Stored entries:
┄┄┄┄┄┄┄┄┄┄
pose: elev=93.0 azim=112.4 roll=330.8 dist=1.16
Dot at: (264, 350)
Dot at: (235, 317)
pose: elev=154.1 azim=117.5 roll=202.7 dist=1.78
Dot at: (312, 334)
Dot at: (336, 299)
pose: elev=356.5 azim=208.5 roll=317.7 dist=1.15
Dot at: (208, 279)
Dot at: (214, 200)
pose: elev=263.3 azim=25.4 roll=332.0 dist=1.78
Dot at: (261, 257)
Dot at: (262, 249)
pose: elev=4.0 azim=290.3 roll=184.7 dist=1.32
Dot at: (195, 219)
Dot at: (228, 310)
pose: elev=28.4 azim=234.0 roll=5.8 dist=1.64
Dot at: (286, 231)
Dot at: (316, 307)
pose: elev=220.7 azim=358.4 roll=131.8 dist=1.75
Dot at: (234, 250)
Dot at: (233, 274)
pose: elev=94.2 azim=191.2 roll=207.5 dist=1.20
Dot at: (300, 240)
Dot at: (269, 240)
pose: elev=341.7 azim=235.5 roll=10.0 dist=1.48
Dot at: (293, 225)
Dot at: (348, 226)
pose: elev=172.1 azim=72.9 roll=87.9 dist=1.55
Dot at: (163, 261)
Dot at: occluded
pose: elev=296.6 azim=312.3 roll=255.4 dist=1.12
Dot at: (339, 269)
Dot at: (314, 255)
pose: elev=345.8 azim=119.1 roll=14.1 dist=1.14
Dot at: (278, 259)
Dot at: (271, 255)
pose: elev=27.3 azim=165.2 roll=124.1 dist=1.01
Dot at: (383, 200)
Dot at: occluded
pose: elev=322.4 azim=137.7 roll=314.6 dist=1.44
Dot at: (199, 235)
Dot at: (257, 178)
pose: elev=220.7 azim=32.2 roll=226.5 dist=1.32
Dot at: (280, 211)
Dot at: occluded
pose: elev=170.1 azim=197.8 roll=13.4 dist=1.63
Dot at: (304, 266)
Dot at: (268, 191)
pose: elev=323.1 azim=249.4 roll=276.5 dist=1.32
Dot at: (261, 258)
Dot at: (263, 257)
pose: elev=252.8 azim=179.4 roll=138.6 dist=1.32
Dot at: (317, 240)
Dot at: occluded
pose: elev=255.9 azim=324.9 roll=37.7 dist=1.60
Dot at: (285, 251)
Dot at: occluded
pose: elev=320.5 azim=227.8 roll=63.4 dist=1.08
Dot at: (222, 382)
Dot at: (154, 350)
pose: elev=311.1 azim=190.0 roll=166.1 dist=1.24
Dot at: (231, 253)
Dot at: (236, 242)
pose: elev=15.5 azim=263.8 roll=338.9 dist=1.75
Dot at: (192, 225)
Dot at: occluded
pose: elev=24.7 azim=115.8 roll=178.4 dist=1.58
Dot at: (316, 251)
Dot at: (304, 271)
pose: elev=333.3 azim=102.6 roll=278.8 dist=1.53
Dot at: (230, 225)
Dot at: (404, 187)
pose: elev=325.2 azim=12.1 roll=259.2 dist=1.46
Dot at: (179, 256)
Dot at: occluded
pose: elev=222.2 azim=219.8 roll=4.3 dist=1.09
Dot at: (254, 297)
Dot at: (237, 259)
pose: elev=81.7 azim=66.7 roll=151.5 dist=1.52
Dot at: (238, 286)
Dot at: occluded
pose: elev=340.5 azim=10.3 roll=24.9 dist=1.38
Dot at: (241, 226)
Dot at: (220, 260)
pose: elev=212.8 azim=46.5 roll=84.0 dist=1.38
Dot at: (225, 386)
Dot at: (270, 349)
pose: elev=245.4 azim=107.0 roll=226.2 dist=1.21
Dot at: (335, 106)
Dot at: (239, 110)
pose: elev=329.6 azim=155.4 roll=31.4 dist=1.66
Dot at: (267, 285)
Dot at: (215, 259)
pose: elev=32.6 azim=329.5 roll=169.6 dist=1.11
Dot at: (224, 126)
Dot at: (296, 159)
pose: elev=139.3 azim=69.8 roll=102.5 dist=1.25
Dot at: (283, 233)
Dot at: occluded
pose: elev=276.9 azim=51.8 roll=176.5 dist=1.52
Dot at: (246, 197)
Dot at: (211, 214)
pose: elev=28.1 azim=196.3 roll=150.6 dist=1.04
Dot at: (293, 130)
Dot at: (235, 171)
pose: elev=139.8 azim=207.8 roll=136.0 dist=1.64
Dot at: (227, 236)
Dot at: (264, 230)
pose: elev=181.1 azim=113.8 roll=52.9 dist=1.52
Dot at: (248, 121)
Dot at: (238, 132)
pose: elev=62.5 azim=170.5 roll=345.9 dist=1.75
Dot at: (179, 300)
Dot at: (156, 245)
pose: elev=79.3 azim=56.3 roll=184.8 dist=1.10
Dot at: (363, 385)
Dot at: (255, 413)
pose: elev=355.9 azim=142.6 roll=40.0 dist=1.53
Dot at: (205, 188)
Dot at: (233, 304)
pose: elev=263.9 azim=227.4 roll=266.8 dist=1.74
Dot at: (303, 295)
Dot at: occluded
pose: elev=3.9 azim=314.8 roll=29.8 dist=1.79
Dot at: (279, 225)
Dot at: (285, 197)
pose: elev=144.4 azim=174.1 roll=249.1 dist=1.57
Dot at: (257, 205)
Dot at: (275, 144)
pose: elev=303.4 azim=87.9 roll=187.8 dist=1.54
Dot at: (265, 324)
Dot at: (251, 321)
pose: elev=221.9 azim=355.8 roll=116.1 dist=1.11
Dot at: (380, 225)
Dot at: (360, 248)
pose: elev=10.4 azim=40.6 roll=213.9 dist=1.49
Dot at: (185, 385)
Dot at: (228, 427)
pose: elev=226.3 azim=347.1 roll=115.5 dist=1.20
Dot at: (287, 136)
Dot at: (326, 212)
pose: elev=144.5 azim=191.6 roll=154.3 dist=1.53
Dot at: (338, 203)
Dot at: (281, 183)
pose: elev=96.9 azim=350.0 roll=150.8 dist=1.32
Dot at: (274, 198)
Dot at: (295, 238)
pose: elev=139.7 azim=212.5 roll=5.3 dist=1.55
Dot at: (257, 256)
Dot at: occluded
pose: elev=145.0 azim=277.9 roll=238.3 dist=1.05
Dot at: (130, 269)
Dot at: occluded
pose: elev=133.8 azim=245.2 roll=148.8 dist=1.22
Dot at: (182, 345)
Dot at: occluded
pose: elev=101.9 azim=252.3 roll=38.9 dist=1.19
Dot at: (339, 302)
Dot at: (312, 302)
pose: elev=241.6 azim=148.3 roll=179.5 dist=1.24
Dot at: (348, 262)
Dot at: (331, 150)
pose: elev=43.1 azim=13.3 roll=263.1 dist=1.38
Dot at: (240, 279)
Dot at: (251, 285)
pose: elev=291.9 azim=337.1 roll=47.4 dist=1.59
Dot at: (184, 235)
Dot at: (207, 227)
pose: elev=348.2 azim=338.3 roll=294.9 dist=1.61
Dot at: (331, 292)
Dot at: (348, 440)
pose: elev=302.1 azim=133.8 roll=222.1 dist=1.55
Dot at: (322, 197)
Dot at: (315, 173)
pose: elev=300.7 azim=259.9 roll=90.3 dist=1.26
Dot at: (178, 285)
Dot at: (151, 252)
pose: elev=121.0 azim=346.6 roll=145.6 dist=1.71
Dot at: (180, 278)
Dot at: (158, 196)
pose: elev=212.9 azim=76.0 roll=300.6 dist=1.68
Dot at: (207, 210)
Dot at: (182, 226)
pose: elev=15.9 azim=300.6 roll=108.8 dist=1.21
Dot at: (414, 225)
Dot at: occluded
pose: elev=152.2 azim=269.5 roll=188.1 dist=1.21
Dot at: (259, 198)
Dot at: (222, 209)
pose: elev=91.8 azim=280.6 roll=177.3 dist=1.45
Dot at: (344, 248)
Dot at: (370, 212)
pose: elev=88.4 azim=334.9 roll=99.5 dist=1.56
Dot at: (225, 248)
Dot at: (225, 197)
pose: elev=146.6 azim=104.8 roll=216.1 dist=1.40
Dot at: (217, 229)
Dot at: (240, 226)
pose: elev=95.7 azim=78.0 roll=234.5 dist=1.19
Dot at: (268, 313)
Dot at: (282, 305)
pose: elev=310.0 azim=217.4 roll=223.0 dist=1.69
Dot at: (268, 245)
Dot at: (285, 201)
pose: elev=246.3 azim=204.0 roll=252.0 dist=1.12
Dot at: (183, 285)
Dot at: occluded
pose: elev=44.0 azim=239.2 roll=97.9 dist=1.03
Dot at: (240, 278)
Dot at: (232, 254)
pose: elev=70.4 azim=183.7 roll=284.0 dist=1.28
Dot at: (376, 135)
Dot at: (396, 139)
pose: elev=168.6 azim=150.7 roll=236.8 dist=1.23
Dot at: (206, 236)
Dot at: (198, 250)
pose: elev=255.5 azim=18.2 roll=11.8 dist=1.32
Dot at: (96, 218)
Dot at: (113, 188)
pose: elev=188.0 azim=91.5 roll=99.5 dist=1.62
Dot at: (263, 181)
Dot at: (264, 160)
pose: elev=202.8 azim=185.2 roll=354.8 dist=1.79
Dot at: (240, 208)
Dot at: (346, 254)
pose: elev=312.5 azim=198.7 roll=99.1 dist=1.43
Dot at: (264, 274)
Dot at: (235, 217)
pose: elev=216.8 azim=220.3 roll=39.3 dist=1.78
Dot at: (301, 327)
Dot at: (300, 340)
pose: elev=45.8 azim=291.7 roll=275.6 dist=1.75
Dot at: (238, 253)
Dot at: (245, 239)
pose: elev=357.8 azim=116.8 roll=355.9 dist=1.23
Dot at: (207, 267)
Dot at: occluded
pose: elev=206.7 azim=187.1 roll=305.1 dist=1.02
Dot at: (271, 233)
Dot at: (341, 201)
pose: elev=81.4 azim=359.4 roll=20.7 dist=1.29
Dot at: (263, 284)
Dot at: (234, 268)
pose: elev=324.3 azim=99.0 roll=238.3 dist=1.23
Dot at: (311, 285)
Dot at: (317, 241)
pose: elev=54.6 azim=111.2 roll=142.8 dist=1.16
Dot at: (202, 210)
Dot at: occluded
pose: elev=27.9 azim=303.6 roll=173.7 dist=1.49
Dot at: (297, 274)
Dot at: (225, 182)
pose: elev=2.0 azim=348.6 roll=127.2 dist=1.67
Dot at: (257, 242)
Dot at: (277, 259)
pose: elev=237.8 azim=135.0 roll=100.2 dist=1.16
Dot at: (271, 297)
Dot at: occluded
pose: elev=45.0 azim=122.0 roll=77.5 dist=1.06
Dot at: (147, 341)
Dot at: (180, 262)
┄┄┄┄┄┄┄┄┄┄
Retype the lines of the listing above, starting at the line that contains "pose: elev=28.1 azim=196.3" and ending after the line that contains "Dot at: (251, 321)".

OUTPUT:
pose: elev=28.1 azim=196.3 roll=150.6 dist=1.04
Dot at: (293, 130)
Dot at: (235, 171)
pose: elev=139.8 azim=207.8 roll=136.0 dist=1.64
Dot at: (227, 236)
Dot at: (264, 230)
pose: elev=181.1 azim=113.8 roll=52.9 dist=1.52
Dot at: (248, 121)
Dot at: (238, 132)
pose: elev=62.5 azim=170.5 roll=345.9 dist=1.75
Dot at: (179, 300)
Dot at: (156, 245)
pose: elev=79.3 azim=56.3 roll=184.8 dist=1.10
Dot at: (363, 385)
Dot at: (255, 413)
pose: elev=355.9 azim=142.6 roll=40.0 dist=1.53
Dot at: (205, 188)
Dot at: (233, 304)
pose: elev=263.9 azim=227.4 roll=266.8 dist=1.74
Dot at: (303, 295)
Dot at: occluded
pose: elev=3.9 azim=314.8 roll=29.8 dist=1.79
Dot at: (279, 225)
Dot at: (285, 197)
pose: elev=144.4 azim=174.1 roll=249.1 dist=1.57
Dot at: (257, 205)
Dot at: (275, 144)
pose: elev=303.4 azim=87.9 roll=187.8 dist=1.54
Dot at: (265, 324)
Dot at: (251, 321)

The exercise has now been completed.